Task instructions | Reproduce the data in full, exactly.

[Stored items]
• • • •

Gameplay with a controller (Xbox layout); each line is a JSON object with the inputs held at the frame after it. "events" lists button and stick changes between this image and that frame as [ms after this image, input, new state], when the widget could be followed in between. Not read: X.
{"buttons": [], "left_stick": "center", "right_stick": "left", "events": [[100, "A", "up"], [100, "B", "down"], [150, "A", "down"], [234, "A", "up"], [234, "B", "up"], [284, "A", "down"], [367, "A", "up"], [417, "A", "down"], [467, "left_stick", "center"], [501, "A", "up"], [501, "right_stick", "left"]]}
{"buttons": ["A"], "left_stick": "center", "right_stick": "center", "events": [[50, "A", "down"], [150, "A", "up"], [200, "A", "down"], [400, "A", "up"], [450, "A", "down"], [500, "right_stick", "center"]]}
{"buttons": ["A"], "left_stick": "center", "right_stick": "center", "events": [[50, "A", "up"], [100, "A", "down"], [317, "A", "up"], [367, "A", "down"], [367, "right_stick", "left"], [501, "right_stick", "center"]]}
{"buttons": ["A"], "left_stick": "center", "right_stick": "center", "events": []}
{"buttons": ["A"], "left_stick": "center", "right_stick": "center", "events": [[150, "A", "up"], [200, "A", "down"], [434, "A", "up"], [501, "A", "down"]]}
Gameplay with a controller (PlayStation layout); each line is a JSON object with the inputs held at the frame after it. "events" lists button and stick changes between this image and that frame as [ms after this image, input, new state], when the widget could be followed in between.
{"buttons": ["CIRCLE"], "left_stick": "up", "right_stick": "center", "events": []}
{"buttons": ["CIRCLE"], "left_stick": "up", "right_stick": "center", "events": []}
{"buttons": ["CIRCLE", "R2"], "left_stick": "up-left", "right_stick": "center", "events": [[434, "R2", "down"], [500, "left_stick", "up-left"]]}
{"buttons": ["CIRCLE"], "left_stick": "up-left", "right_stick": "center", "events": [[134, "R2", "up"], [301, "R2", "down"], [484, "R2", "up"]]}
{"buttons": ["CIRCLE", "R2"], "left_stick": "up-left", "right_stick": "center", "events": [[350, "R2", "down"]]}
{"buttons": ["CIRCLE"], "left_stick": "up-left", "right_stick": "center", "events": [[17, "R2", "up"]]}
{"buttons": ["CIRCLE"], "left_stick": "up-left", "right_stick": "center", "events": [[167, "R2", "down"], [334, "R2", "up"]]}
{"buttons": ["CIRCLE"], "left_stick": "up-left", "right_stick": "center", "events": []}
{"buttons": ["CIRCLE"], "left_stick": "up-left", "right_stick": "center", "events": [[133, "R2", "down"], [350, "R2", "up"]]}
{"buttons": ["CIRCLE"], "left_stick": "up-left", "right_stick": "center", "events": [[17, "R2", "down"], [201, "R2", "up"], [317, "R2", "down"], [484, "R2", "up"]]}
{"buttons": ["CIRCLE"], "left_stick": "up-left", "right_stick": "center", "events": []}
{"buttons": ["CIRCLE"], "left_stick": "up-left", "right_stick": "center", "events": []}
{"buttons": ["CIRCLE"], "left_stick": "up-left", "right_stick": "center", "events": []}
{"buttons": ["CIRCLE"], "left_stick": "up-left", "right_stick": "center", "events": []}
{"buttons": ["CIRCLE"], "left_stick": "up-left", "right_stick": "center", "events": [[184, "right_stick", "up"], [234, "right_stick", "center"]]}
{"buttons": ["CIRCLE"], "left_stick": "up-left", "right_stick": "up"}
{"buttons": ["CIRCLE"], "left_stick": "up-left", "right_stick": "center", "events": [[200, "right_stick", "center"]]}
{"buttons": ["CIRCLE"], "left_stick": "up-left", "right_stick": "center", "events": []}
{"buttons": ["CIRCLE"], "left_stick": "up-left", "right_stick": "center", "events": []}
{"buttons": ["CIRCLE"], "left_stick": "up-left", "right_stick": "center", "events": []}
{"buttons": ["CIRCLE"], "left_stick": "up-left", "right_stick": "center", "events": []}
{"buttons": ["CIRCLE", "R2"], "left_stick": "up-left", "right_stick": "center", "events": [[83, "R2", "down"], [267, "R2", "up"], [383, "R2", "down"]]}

• • • •

Response box |
Gameplay with a controller (Xbox layout); each line is a JSON object with the inputs held at the frame after it. "events" lists button and stick changes between this image and that frame as [ms after this image, input, new state], when the widget could be followed in between. Not read: X.
{"buttons": [], "left_stick": "center", "right_stick": "left", "events": [[100, "A", "up"], [100, "B", "down"], [150, "A", "down"], [234, "A", "up"], [234, "B", "up"], [284, "A", "down"], [367, "A", "up"], [417, "A", "down"], [467, "left_stick", "center"], [501, "A", "up"], [501, "right_stick", "left"]]}
{"buttons": ["A"], "left_stick": "center", "right_stick": "center", "events": [[50, "A", "down"], [150, "A", "up"], [200, "A", "down"], [400, "A", "up"], [450, "A", "down"], [500, "right_stick", "center"]]}
{"buttons": ["A"], "left_stick": "center", "right_stick": "center", "events": [[50, "A", "up"], [100, "A", "down"], [317, "A", "up"], [367, "A", "down"], [367, "right_stick", "left"], [501, "right_stick", "center"]]}
{"buttons": ["A"], "left_stick": "center", "right_stick": "center", "events": []}
{"buttons": ["A"], "left_stick": "center", "right_stick": "center", "events": [[150, "A", "up"], [200, "A", "down"], [434, "A", "up"], [501, "A", "down"]]}
Gameplay with a controller (PlayStation layout); each line is a JSON object with the inputs held at the frame after it. "events" lists button and stick changes between this image and that frame as [ms after this image, input, new state], when the widget could be followed in between.
{"buttons": ["CIRCLE"], "left_stick": "up", "right_stick": "center", "events": []}
{"buttons": ["CIRCLE"], "left_stick": "up", "right_stick": "center", "events": []}
{"buttons": ["CIRCLE", "R2"], "left_stick": "up-left", "right_stick": "center", "events": [[434, "R2", "down"], [500, "left_stick", "up-left"]]}
{"buttons": ["CIRCLE"], "left_stick": "up-left", "right_stick": "center", "events": [[134, "R2", "up"], [301, "R2", "down"], [484, "R2", "up"]]}
{"buttons": ["CIRCLE", "R2"], "left_stick": "up-left", "right_stick": "center", "events": [[350, "R2", "down"]]}
{"buttons": ["CIRCLE"], "left_stick": "up-left", "right_stick": "center", "events": [[17, "R2", "up"]]}
{"buttons": ["CIRCLE"], "left_stick": "up-left", "right_stick": "center", "events": [[167, "R2", "down"], [334, "R2", "up"]]}
{"buttons": ["CIRCLE"], "left_stick": "up-left", "right_stick": "center", "events": []}
{"buttons": ["CIRCLE"], "left_stick": "up-left", "right_stick": "center", "events": [[133, "R2", "down"], [350, "R2", "up"]]}
{"buttons": ["CIRCLE"], "left_stick": "up-left", "right_stick": "center", "events": [[17, "R2", "down"], [201, "R2", "up"], [317, "R2", "down"], [484, "R2", "up"]]}
{"buttons": ["CIRCLE"], "left_stick": "up-left", "right_stick": "center", "events": []}
{"buttons": ["CIRCLE"], "left_stick": "up-left", "right_stick": "center", "events": []}
{"buttons": ["CIRCLE"], "left_stick": "up-left", "right_stick": "center", "events": []}
{"buttons": ["CIRCLE"], "left_stick": "up-left", "right_stick": "center", "events": []}
{"buttons": ["CIRCLE"], "left_stick": "up-left", "right_stick": "center", "events": [[184, "right_stick", "up"], [234, "right_stick", "center"]]}
{"buttons": ["CIRCLE"], "left_stick": "up-left", "right_stick": "up"}
{"buttons": ["CIRCLE"], "left_stick": "up-left", "right_stick": "center", "events": [[200, "right_stick", "center"]]}
{"buttons": ["CIRCLE"], "left_stick": "up-left", "right_stick": "center", "events": []}
{"buttons": ["CIRCLE"], "left_stick": "up-left", "right_stick": "center", "events": []}
{"buttons": ["CIRCLE"], "left_stick": "up-left", "right_stick": "center", "events": []}
{"buttons": ["CIRCLE"], "left_stick": "up-left", "right_stick": "center", "events": []}
{"buttons": ["CIRCLE", "R2"], "left_stick": "up-left", "right_stick": "center", "events": [[83, "R2", "down"], [267, "R2", "up"], [383, "R2", "down"]]}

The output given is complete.